Chez nous le meilleur exemple est l'image qu'en retire l'immense poète que fut Guillaume Apollinaire!
A+
Gilles(Lostiznaos)

Loïc Charpentier
19/12/2012, 09h30
Au passage, il n'est pas très "politiquement correct" de dire que certains ont vécu la guerre de 14 de manière "positive" mais cela a bien été le cas.

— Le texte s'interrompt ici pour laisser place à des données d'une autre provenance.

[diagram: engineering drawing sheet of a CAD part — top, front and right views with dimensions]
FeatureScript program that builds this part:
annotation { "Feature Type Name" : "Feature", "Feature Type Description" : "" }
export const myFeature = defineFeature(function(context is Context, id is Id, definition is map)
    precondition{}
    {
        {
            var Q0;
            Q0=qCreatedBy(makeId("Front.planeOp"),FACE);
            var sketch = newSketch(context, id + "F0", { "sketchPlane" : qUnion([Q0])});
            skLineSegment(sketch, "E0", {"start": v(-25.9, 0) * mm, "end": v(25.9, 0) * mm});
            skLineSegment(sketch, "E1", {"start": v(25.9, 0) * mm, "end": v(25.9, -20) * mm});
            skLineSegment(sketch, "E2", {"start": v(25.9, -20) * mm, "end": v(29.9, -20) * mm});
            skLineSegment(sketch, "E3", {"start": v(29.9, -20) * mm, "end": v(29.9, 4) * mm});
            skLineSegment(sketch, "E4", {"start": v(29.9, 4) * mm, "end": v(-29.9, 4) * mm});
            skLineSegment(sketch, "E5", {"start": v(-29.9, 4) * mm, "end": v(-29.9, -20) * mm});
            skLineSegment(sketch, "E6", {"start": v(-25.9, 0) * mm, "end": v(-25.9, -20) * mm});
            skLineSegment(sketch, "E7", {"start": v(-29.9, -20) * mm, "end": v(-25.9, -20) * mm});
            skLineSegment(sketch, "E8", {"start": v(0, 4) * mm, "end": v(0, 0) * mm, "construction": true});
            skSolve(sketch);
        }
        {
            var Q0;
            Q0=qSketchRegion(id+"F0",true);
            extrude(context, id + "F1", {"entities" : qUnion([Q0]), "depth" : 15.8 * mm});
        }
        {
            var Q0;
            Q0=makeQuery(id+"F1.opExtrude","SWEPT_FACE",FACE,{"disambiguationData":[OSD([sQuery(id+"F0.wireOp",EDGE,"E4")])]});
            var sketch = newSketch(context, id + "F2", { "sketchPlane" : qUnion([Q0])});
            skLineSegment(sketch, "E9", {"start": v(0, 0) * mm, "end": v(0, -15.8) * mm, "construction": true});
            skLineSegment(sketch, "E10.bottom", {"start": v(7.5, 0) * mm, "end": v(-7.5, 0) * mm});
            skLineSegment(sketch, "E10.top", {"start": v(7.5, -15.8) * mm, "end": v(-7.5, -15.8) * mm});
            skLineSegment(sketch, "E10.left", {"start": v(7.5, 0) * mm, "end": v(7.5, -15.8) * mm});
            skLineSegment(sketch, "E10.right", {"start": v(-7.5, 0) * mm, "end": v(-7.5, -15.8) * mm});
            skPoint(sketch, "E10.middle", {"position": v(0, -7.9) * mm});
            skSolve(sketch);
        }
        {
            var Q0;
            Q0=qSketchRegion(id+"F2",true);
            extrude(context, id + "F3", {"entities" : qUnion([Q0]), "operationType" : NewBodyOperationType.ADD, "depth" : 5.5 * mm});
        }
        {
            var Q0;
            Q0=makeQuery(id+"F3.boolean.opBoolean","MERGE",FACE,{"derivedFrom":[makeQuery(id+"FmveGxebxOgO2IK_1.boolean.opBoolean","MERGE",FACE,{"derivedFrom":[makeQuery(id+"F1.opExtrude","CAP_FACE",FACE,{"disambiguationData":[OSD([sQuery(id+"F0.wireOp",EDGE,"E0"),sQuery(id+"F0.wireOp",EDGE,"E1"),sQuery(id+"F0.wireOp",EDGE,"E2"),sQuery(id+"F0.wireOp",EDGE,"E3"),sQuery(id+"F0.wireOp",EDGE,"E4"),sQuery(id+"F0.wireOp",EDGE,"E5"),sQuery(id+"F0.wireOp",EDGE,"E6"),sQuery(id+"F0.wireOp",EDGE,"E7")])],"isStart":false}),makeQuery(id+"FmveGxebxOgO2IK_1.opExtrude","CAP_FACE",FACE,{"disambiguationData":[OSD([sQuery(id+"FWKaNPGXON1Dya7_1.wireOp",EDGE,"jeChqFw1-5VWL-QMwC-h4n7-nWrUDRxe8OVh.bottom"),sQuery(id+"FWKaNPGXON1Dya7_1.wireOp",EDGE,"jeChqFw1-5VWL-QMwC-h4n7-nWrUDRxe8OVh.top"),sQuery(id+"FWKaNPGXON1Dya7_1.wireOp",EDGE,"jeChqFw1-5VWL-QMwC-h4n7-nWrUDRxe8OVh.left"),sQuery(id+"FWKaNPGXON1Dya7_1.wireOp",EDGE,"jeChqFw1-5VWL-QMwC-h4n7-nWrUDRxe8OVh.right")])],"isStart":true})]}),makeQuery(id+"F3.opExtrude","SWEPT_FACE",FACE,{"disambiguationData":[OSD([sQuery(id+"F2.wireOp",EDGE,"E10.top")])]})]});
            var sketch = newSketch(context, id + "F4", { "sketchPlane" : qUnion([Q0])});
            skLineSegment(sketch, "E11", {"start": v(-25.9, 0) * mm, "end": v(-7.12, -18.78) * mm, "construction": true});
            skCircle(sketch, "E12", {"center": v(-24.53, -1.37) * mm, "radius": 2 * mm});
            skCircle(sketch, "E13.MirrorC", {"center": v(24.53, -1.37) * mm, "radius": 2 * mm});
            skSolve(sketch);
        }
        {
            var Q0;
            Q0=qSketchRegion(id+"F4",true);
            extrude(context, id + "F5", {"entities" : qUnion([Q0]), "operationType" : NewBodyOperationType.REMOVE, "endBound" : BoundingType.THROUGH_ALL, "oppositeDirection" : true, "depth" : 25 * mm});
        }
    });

Il y a des tas d'explications logiques à cela : jeunesse, goût du risque, liberté, patriotisme, esthétique... Autant de perception très personnelles des choses.
Chez nous le meilleure exemple est l'image qu'en retire l'immense poète que fut Guillaume Apollinaire!
A+
Gilles(Lostiznaos)

Celà à créer, à l'occasion de tous les grands conflits et, ce, depuis la nuit des temps, des générations d'hommes "perdus"... qui, une fois la guerre terminée, ne supportaient pas l'inactivité et la mièvrerie de la vie en temps de paix.

lostiznaos
19/12/2012, 09h54
Tout à fait!
Je pense que le phénomène est presque encore plus important aujourd'hui d'ailleurs!
Il ne faut pas oublier que la guerre conduit logiquement à une forme grave de désocialisation que les structures militaires ont pour fonction d'encadrer et de limiter pendant les conflits, mais après...
A+
Gilles(Lostiznaos)

panzerpara
19/12/2012, 10h56
-Pour ceux que le parcours d'Ernst JUNGER pendant la première guerre mondiale interresserait un très bon livre : DE BAZANCOURT A FAVREUIL éditions ALBERICHT. Livre entièrement sur Ernst JUNGER, très très bien documenté.

Loïc Charpentier
19/12/2012, 11h24
J'aurais tendance à dire que, depuis un passé relativement récent, le phénomène est plus "médiatisé".
Les routiers du Moyen-âge n'étaient, bien souvent, rien d'autre qu'une soldatesque laissée en friches après les batailles et la dissolution de l'Ost.
Les lansquenets allemands, les fameux "garçons de ferme" (Landsknecht), se mettaient au service du plus offrant durant les Guerres de Religion.
Après les guerres de l'Empire, nombre d'officiers - dont des britanniques - iront proposer leurs services, en Amérique du Sud, aux mouvements d'indépendance qui voulaient se séparer de la tutelle de la Couronne espagnole.
Après 1918, on le constate, également, dans les Corps-Francs de la Baltique.

arnaud
19/12/2012, 13h42
Stéphane, je ne l'ai pas fini, mais d'après mon pote qui me l'a prêté c'est top sur la vie des gars en tranchée et sur l'évolution des crapouillots.




Sinon sur l'artillerie tu as "Ma pièce" de Paul Lintier (souvenir d'un canonnier sur 75).
Non j'ai pas :(

Philippe37
03/07/2014, 17h34
Bonjour,

Je remonte le post car j'ai vu passer un article qui fait écho au sujet: une certaine attirance pour la guerre.
http://www.lemonde.fr/idees/article/2014/06/06/michel-le-bris-si-on-detestait-la-guerre-on-ne-la-ferait-pas_4433202_3232.html

En terminale mon prof de philo nous avait balancé le truc: "l'homme continue à faire la guerre depuis si longtemps parce que finalement il aime ça !". Cela m'avait marqué à l'époque, d'ailleurs je m'en souviens encore.
Ce genre de réflexion me semble plus constructif que de répéter les lieux communs, "la guerre c'est mal, la violence c'est trop triste".